Апология личности неожиданно сближает народническую социальную философию Михайловского с проникающим в эти годы в Россию «ницшеанством»: «сверхчеловеку» предлагалось возрасти на отечественных крестьянских подворьях.

В 1884 году, после закрытия «Отечественных записок», Михайловский был озабочен созданием нового журнала, целиком обращенного к проблемам крестьянства и – шире – к проблемам русской провинции, не затронутой еще большей частью «капиталистическим тлением». Название нового издания подыскалось быстро: «Северный вестник». Редактором согласилась быть одна из петербургских «литературных дам» – А. М. Евреинова. Секретарем стала А. А. Давыдова – давняя поклонница Михайловского. Первый номер «Вестника» увидел свет в начале следующего года. Естественно, что сотрудники «перешли по наследству» – от покойных «Отечественных записок».

Студент первого курса филологического факультета Императорского Петербургского университета Дмитрий Мережковский, стихи которого с конца 1883 года регулярно публиковали «Отечественные записки», был готов даже не к сотрудничеству – к служению…

«Народническая» проповедь Михайловского захватывает его настолько, что летом 1884 года он совершает своеобразное «паломничество» по русской провинции – путешествует по Волге и Каме, ходит пешком по деревням, беседует с крестьянами, записывает наблюдения. Тогда же навещает в Чудове автора другого народнического «катехизиса» – книги очерков «Власть земли» – Глеба Ивановича Успенского, который знакомит его с проповедником «истинной веры», «толстовцем до толстовства», крестьянином Василием Сютаевым. В Петербург Мережковский возвращается с твердым намерением по окончании университета «уйти в народ» и сделаться сельским учителем. Он переживает острое разочарование в современной цивилизации: капиталистический «дух машины» разрушительно действует на человеческое существо, убивает возвышенное переживание бытия:

О век могучий, век суровый
Железа, денег и машин,
Твой дух промышленно-торговый
Царит, как полный властелин.
****************************************
Задание 1: Выпишите всех людей, чьи фамилии прямо названы в тексте о Мережковском. Слова, образованные от фамилий, вроде «ницшеанства» или «толстовца», не учитывайте.
Задание 2: Продолжите текст о Мережковском сразу после его последней строки.

Исходные данные:
****************************************
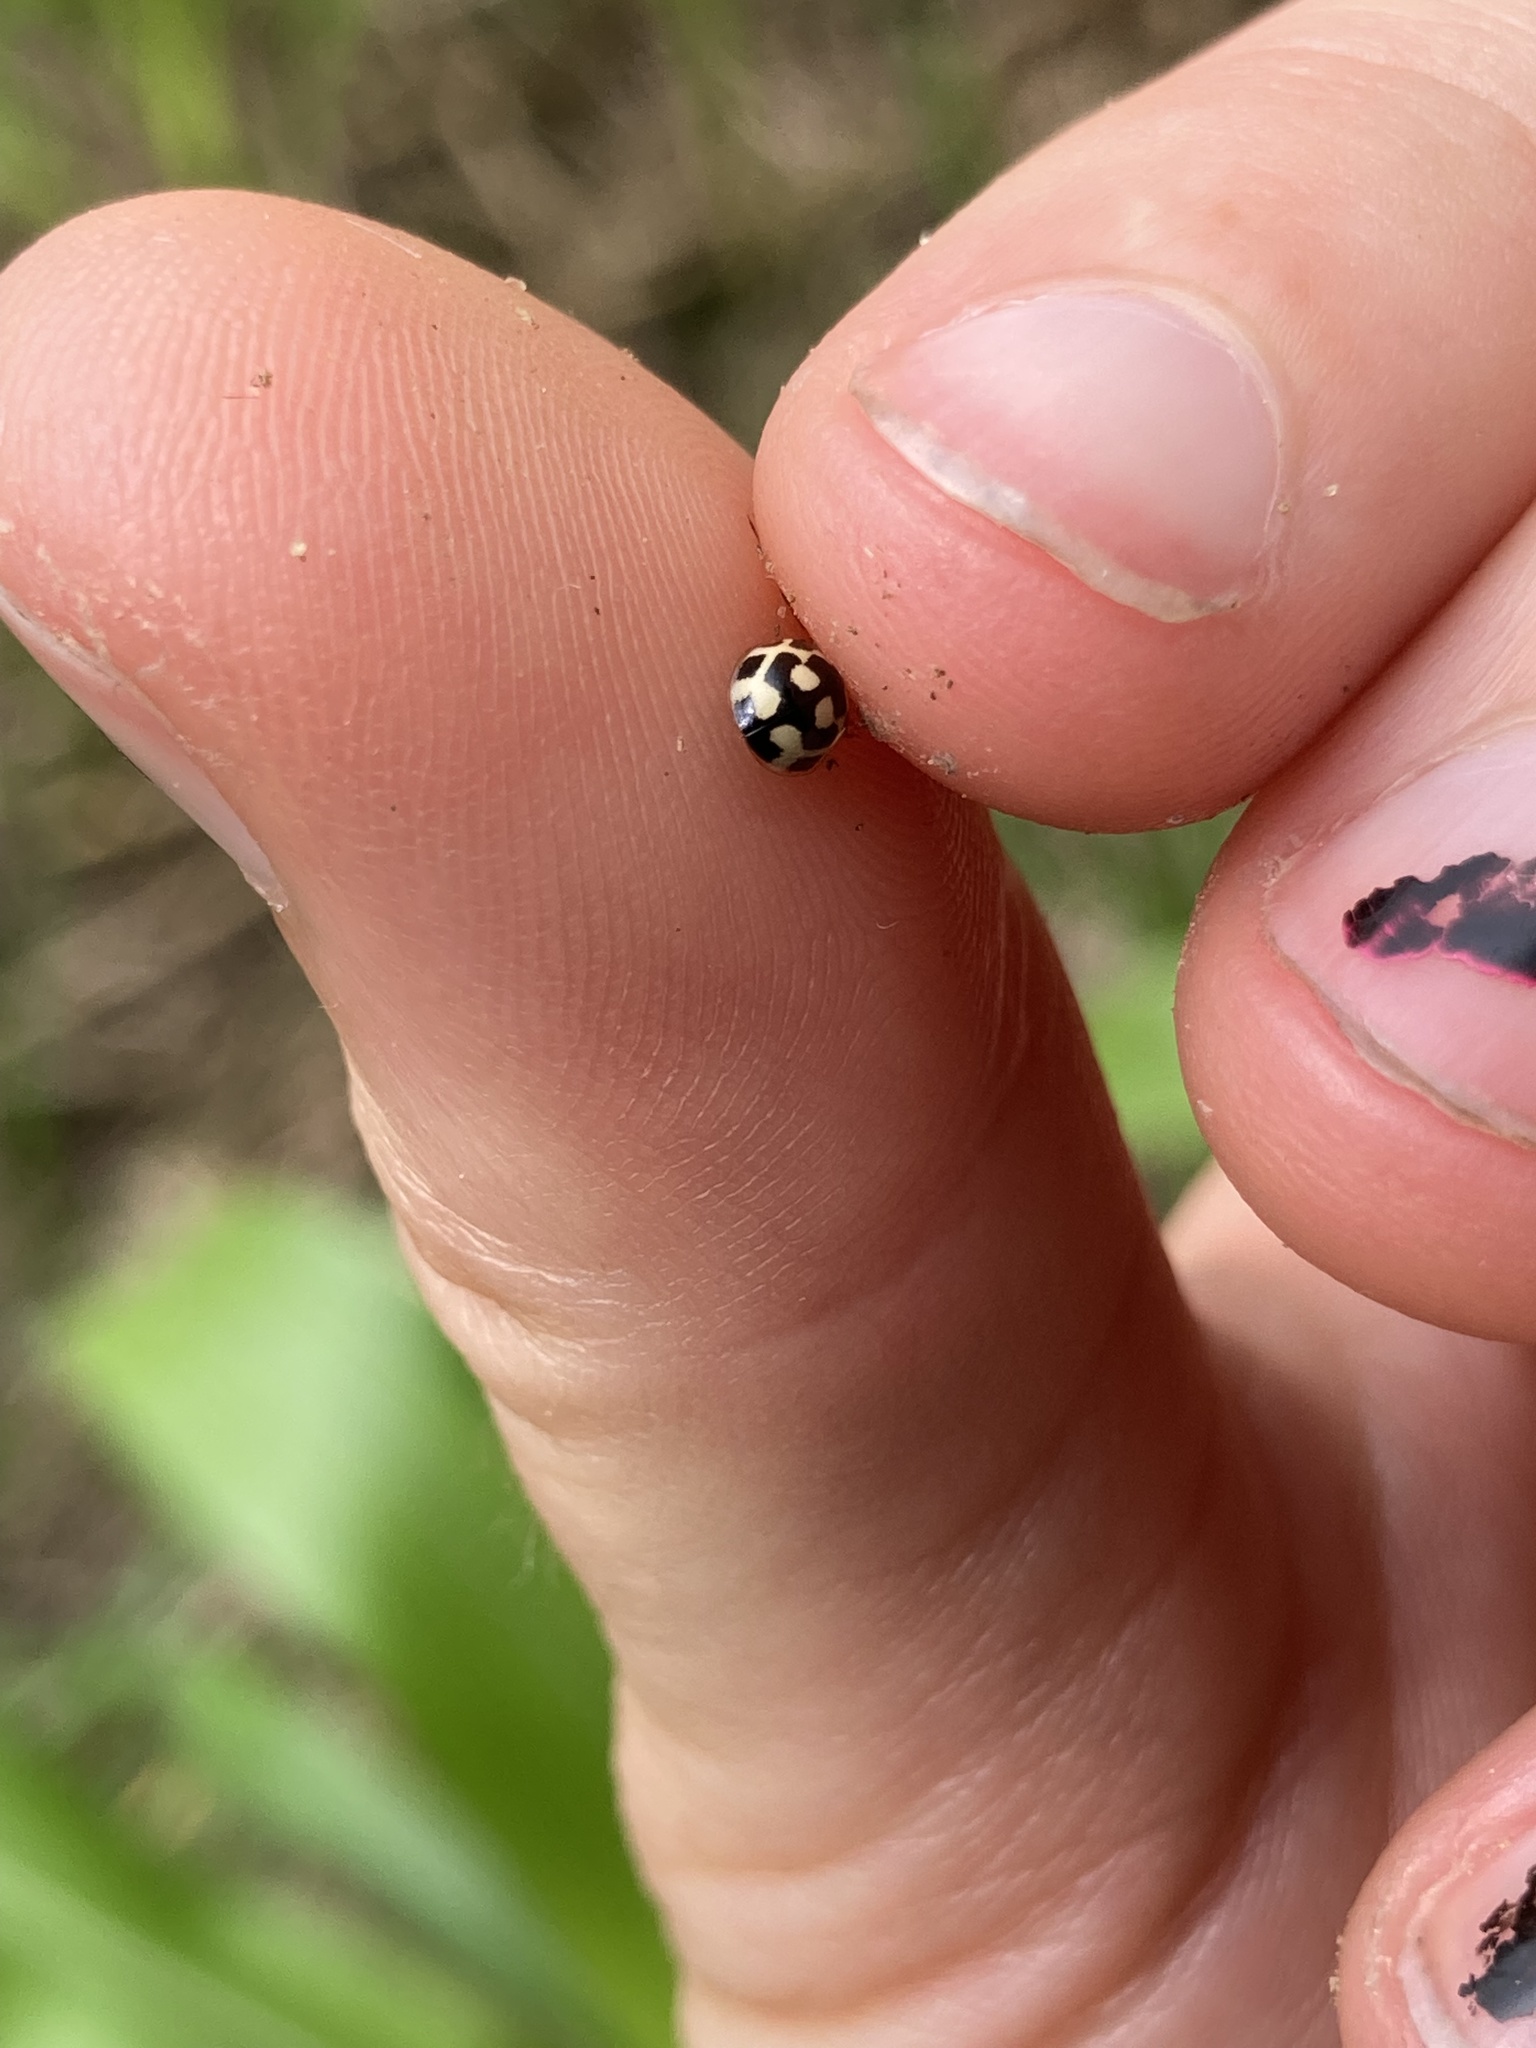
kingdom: Animalia
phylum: Arthropoda
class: Insecta
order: Coleoptera
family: Coccinellidae
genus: Propylaea
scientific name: Propylaea quatuordecimpunctata
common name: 14-spotted ladybird beetle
****************************************
Ответ 1:
- Михайловский
- А. М. Евреинова
- А. А. Давыдова
- Дмитрий Мережковский
- Глеб Иванович Успенский
- Василий Сютаев

Ответ 2:
Ты начертал рукой кровавой
На всех знаменах: «В силе – право!»
И скорбь пророков и певцов,
Святую жажду новой веры
Ты осмеял, как бред глупцов…
(Д. С. Мережковский. Поэма «Смерть»)

Разумеется, подобный энтузиазм неофита вызывал одобрение «учителя» – Михайловского. В новорожденном журнале обильно публикуются стихи Мережковского. Впрочем, Михайловский угадывает и критическое дарование молодого сотрудника и заказывает ему статью об образе крестьянина во французской литературе (у Бальзака и Мишле). Статья была написана, но восторга у Михайловского не вызвала.

«В народничестве моем было много ребяческого, легкомысленного…» – признавался Мережковский. Тесное общение с кругом Михайловского быстро охлаждало восторги «неофита». «Честный русский либерализм» образца 1880-х годов все более казался ему сектантски ограниченным, ибо, как замечал герой одной из его ранних поэм («Вера»):

…кроме мужиков
Есть воздух, солнце, аромат цветов,
Вся красота и все величье мира!

Заседания редакции «Северного вестника» удручали торжественной и однообразной «интеллигентской» скукой.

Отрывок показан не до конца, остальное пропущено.